---------- PASSAGE FOURNI ----------

Il y a donc un « savoir être » au sein du
groupe, ou chacun doit adopter les décisions du groupe sous peine d'une
exclusion. Nous retrouvons l'idée de la tyrannie par la majorité,
décrite par Hannah Arendt. Dans La crise de la culture, celle-ci
décrit que, hors du monde des adultes et livré au groupe,
l'adolescent ne peut que se soumettre à l'autorité
représentée par le groupe. Dans ce cas, il ne peut ni discuter,
ni se révolter et doit se conformer au groupe. « Affranchi de
l'autorité des adultes, l'enfant n'a donc pas été
libéré, mais soumis à une autorité bien plus
effrayante et bien plus tyrannique : la tyrannie de la majorité
» (Arendt, 1972, p.40).

----------

CONSIGNE: Poursuivez le passage ci-dessus sur la tyrannie du groupe à l'adolescence, en reprenant juste après sa dernière phrase.

---------- DONNÉES FOURNIES ----------

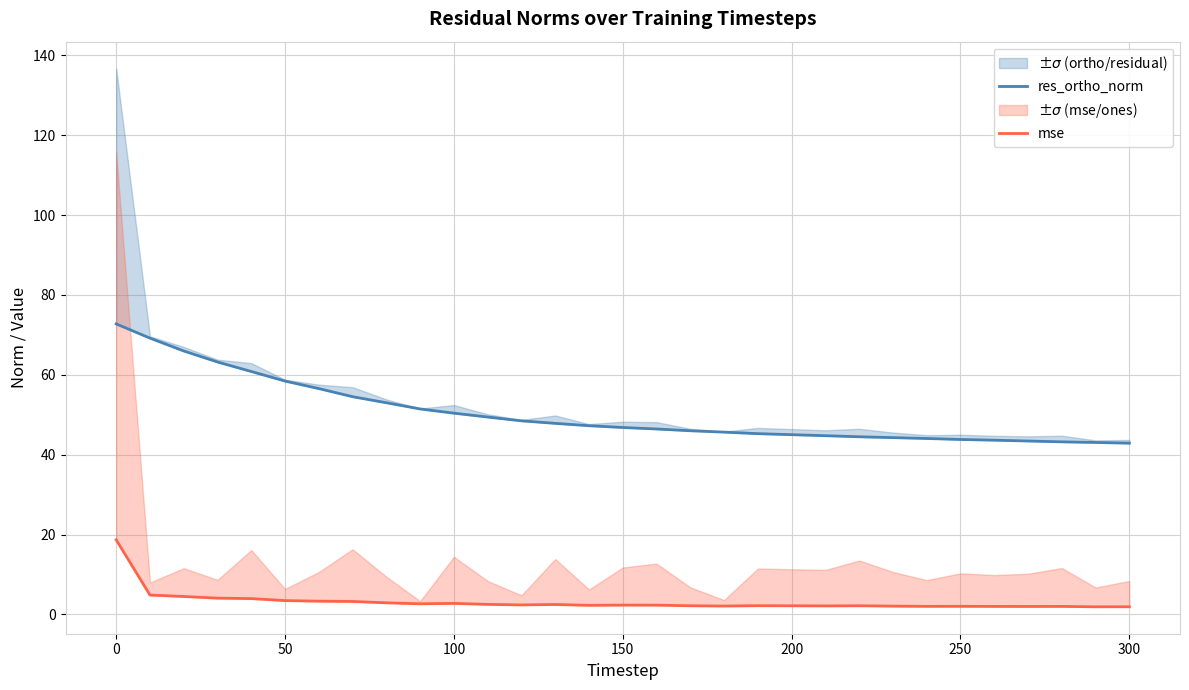

True or false: mse and res_ortho_norm intersect in this chart.

False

----------

PRODUCTION ATTENDUE:
Ainsi, le collectif semble s'arrêter lorsque naissent
les conflits. En effet, l'identité développée au cours du
jeu via l'avatar peut être mise à mal lorsque l'adolescent ne
partage pas les mêmes idées que le groupe et remet en cause les
règles du jeu. Le groupe peut être aussi inclusif qu'exclusif, au
sens où il peut isoler le joueur responsable du conflit. Ainsi, nous
retrouvons l'idée de la collaboration forcée et de relation
purement ludique émise par Pascal Lardellier.
Si l'exclusion peut être vécue comme une violence
psychologique, une violence plus « concrète » au sein des jeux
vidéo en ligne massivement multijoueurs peut aussi s'exprimer. En effet,
chez les adolescents ayant investi un rôle de DPS (dont le but est de
provoquer des dommages physiques à l'adversaire), il semblerait qu'il y
ait un rapport de violence directe à l'autre.